*WHAT YOU ARE ASKED TO DO*
What is needed is every line of the data that includes the word "down". Please copy each one.

*SUPPLIED DATA*
○ ○ ○ ○ ○ ○ ○
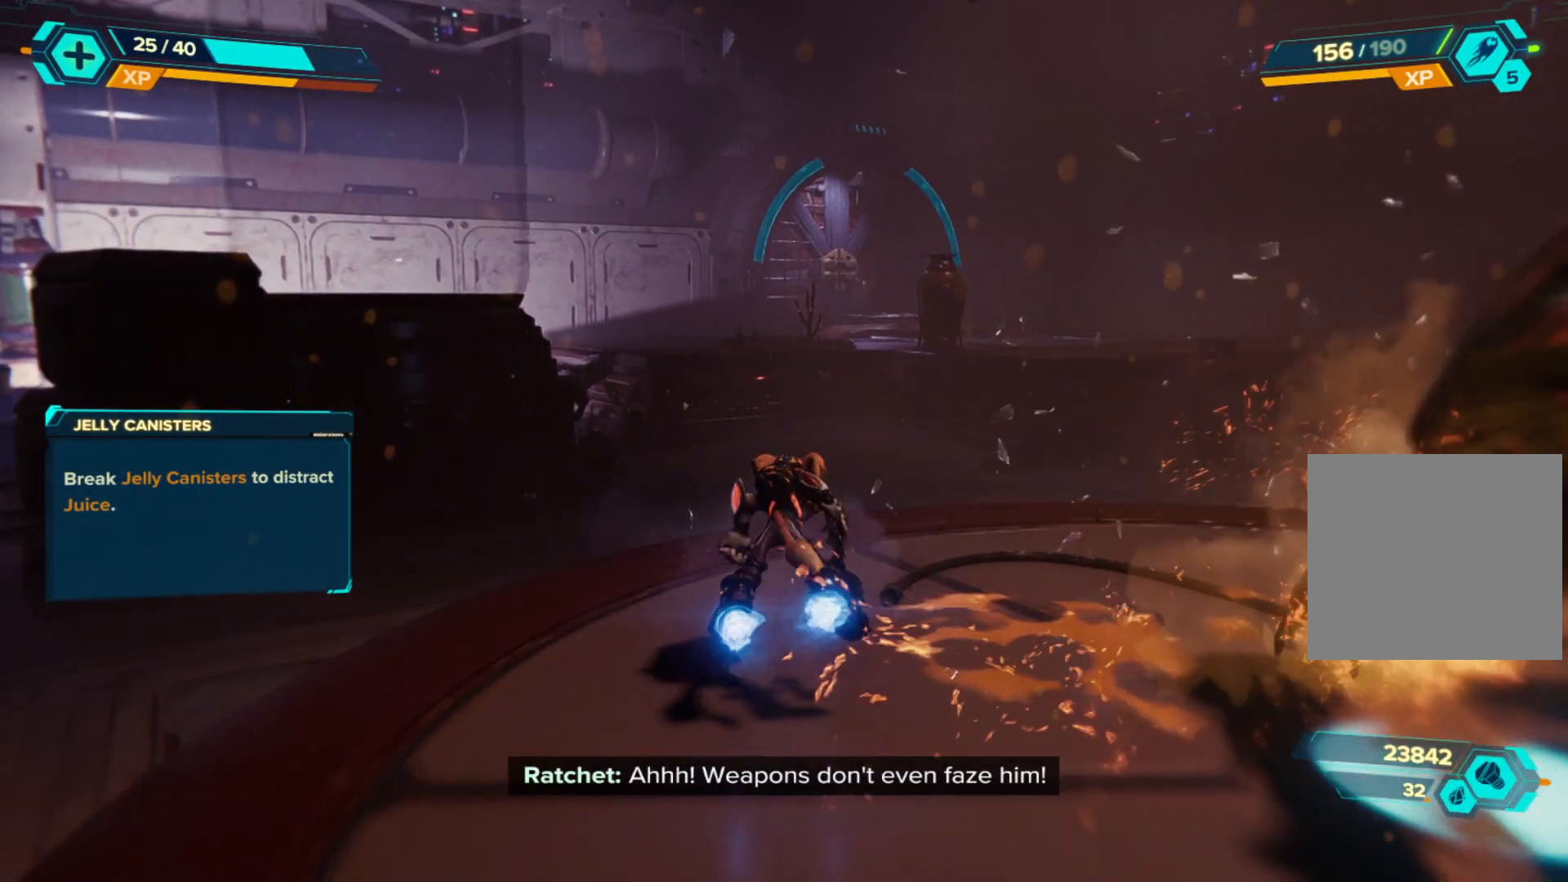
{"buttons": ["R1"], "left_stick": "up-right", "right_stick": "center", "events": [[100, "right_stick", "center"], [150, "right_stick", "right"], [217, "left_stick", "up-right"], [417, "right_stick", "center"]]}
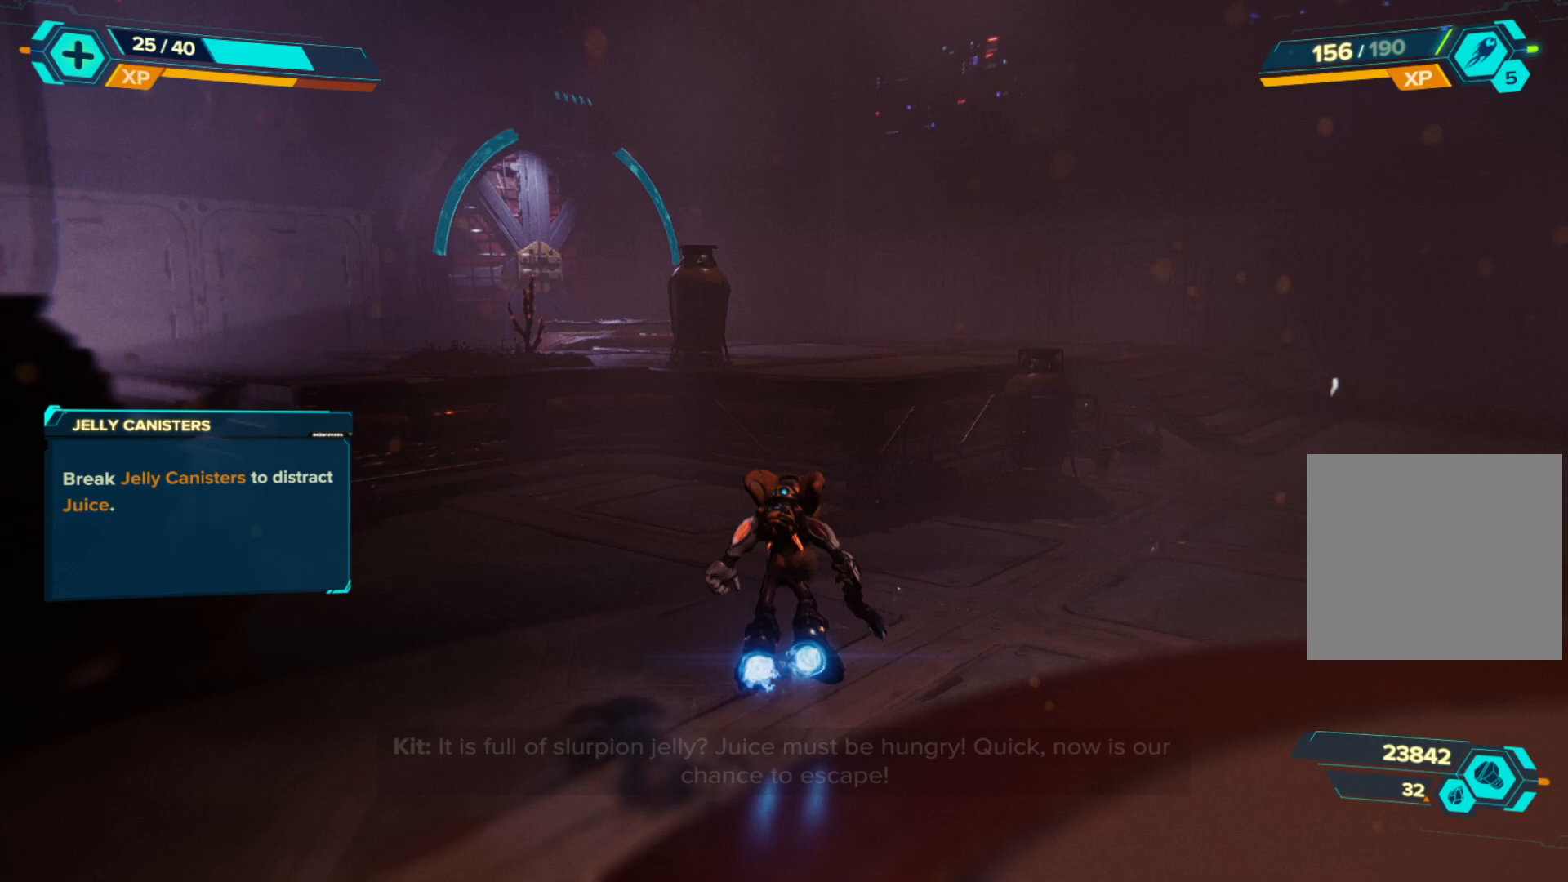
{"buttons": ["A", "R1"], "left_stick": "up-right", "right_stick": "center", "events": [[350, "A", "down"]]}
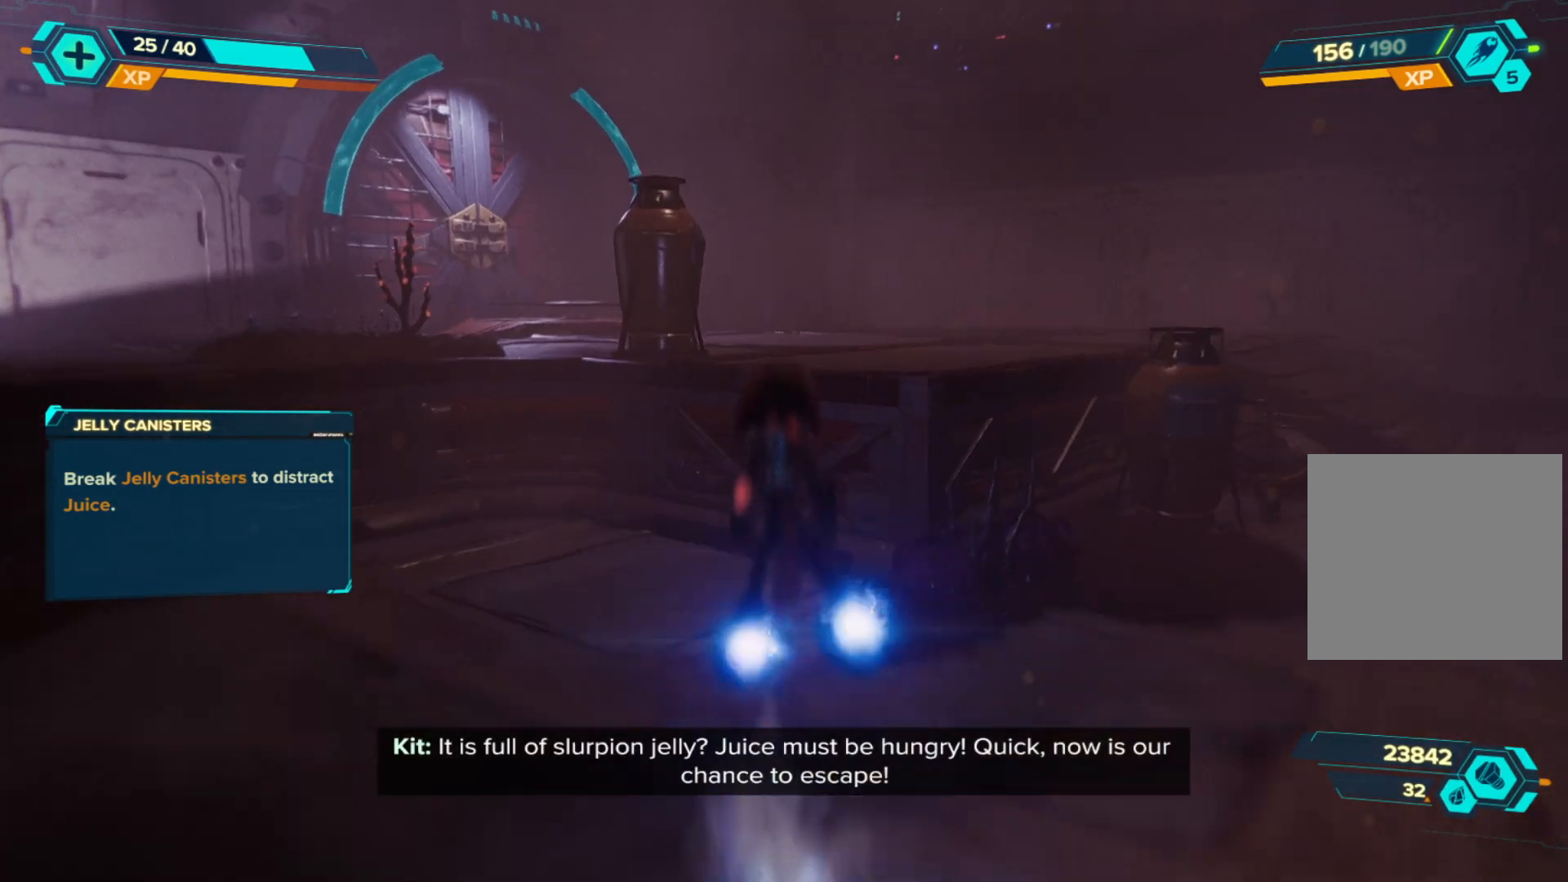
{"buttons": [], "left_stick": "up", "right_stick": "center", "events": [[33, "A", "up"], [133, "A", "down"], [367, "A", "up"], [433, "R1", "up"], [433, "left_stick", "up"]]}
○ ○ ○ ○ ○ ○ ○
*RESPONSE TO THIS EXERCISE*
{"buttons": ["A", "R1"], "left_stick": "up-right", "right_stick": "center", "events": [[350, "A", "down"]]}
{"buttons": [], "left_stick": "up", "right_stick": "center", "events": [[33, "A", "up"], [133, "A", "down"], [367, "A", "up"], [433, "R1", "up"], [433, "left_stick", "up"]]}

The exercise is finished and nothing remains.